Pour la première fois, il les rejoignit dans la cabine, s’installa sur le siège de Kovask.

— Il y a des tribus à demi sauvages chargées d’entretenir la piste. Nous ne les apercevrons pas. En échange, elles reçoivent du tabac, un peu d’alcool et de la nourriture. Avouez que c’est du beau travail, quand on songe à la rapidité avec laquelle tout repousse en quelques heures.

— Drôle d’endroit ! rouspéta Marcus en écrasant un moustique énorme sur sa joue.

— Vous comprenez pourquoi mieux vaut ne pas s’y attarder trop longtemps ? La traversée du rio est toujours difficile. Il s’agit d’un radier en bonne maçonnerie qui est construit à trente centimètres de la surface. Théoriquement, car il peut y avoir des crues, mais on a été obligé surtout de tenir compte du niveau le plus bas. Sinon, le radier formerait barrage et cela intriguerait un poste militaire situé quelques kilomètres en amont. Mais comptez près d’un mètre d’eau aujourd’hui. Le radier est glissant, malgré les rainures que l’on y a creusées. Des coquillages d’eau s’y fixent constamment.

— Joli programme, dit Marcus. C’est de plus en plus folichon, votre piste.

— Nous avons des cordes pour tirer le camion depuis la berge d’en face. A quatre, nous ne serons pas de trop. Qui prendra le volant ?

— Moi, dit Kovask.

— Très bien. Il ne faut pas hésiter une seule seconde. A partir du moment où nous tirerons, vous accélérerez le plus possible, mais en évitant de patiner. Le mieux, c’est encore la troisième si vous pouvez la garder. Jusqu’ici, tout s’est bien passé avec les autres.

Vous êtes d’excellents chauffeurs. Il n’y a pas de raison que vous échouiez.

Un quart d’heure plus tard, ils s’immobilisaient au bord du rio grossi par les eaux de pluie. Les trois guérilleros traversèrent en déroulant deux cordes fixées aux barres protégeant le radiateur.

— J’y vais ! cria Marcus. Puis, doucement, à Kovask :

— J’en profite pour envoyer l’assiette, puisqu’ils sont bien occupés à se dépatouiller dans la flotte.

Il sauta à terre et, sans hésiter une seconde, envoya l’assiette vers la cime des arbres. Elle échappa à la lueur des phares, parut s’envoler parfaitement vers les hautes branches. Marcus se déchaussa pour traverser le radier, se rattrapa in extremis à une corde tant le courant était violent. Lorsqu’il aborda de l’autre côté, il était mouillé jusqu’à la taille.

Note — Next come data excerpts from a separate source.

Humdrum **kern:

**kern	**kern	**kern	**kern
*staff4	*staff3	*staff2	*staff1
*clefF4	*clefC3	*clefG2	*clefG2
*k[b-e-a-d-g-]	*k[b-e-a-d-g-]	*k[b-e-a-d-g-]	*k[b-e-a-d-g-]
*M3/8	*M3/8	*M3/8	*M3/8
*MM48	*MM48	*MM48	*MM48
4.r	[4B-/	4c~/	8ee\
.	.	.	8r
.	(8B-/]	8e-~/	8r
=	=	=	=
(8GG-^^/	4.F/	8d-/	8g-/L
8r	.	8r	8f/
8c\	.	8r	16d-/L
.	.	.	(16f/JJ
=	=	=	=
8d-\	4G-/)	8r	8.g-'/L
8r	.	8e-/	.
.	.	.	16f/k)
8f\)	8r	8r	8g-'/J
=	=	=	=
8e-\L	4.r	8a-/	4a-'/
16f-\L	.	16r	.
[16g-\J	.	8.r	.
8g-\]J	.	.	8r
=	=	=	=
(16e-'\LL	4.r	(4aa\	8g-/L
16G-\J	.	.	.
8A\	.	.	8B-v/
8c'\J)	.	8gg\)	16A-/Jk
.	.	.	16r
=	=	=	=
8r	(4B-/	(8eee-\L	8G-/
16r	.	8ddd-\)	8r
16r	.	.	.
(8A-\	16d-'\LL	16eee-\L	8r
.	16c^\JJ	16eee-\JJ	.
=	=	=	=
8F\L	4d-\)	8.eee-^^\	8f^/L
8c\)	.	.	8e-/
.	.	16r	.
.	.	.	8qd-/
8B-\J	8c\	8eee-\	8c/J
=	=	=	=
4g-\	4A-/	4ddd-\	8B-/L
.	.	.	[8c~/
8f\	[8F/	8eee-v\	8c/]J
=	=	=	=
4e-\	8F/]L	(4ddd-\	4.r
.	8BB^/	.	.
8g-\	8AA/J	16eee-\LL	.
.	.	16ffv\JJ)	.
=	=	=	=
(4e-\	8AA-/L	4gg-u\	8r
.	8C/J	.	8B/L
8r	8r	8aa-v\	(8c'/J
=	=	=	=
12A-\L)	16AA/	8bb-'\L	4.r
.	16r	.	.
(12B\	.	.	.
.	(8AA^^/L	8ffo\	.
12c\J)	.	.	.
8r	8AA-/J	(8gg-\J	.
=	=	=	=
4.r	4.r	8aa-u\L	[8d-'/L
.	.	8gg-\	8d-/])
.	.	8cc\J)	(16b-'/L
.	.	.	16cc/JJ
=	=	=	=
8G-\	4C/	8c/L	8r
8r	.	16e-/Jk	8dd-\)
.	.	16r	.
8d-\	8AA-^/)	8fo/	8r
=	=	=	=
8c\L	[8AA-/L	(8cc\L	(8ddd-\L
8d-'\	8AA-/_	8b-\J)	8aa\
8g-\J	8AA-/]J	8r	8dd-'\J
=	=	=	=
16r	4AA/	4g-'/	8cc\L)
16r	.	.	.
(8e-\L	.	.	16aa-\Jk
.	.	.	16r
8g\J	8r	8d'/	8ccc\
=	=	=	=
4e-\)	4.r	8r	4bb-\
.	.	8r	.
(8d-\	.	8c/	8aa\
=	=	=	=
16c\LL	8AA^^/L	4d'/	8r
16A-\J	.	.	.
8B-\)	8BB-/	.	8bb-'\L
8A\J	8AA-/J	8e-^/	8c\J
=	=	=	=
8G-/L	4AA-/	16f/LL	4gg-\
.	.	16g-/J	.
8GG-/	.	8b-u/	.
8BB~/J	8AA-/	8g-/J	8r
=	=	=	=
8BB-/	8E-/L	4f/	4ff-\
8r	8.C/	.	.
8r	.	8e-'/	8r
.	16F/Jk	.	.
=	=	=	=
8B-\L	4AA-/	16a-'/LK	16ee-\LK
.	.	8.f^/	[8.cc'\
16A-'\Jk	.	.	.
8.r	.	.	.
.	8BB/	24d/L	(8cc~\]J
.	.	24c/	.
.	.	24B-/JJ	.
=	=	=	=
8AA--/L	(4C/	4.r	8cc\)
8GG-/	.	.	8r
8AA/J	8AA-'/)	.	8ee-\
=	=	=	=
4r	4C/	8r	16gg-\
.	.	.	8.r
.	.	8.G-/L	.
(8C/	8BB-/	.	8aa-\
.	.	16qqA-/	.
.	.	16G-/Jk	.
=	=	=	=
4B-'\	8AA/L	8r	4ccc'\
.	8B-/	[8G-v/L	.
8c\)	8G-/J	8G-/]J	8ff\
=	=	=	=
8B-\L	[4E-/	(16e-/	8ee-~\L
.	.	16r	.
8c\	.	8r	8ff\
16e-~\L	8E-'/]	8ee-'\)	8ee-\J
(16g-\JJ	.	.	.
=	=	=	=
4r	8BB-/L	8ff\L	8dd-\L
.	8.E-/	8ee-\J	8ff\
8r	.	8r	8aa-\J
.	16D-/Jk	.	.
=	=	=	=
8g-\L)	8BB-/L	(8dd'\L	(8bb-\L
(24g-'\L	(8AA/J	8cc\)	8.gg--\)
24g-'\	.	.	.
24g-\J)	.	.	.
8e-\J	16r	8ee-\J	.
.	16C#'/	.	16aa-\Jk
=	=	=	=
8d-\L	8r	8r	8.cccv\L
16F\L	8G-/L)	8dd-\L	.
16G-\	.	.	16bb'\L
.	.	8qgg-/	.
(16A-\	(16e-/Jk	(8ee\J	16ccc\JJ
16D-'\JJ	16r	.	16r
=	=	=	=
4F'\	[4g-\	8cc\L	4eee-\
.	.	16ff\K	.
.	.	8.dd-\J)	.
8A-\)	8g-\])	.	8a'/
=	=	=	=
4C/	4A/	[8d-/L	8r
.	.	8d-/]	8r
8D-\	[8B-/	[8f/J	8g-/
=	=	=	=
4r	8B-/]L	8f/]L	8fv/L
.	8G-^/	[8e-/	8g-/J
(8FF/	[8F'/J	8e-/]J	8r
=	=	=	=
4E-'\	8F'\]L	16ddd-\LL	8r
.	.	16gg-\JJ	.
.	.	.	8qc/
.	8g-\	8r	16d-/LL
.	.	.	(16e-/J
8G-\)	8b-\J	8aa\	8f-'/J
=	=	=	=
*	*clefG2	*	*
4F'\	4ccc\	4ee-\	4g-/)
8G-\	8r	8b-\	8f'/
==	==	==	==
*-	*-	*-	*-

— Maintenant ! hurla Caracas, arc-bouté avec un des siens sur une corde, tandis que le lieutenant de vaisseau et le troisième guérillero tiraient sur l’autre.

Kovask engagea ses roues avant, accéléra ensuite doucement. En plein milieu, il sentit son arrière se déporter sur le radier immergé, mais les autres tiraient de toutes leurs forces et rétablirent la situation. Il pensa que lorsque l’U2 avait pris les photographies qui étaient à l’origine de la mission, le niveau était suffisamment bas pour que le camion traverse sans même ralentir.

La remontée sur la berge immergée et glissante fut le plus difficile. Mais, après un dernier effort, le G.M.C. se trouva de nouveau sur la terre ferme.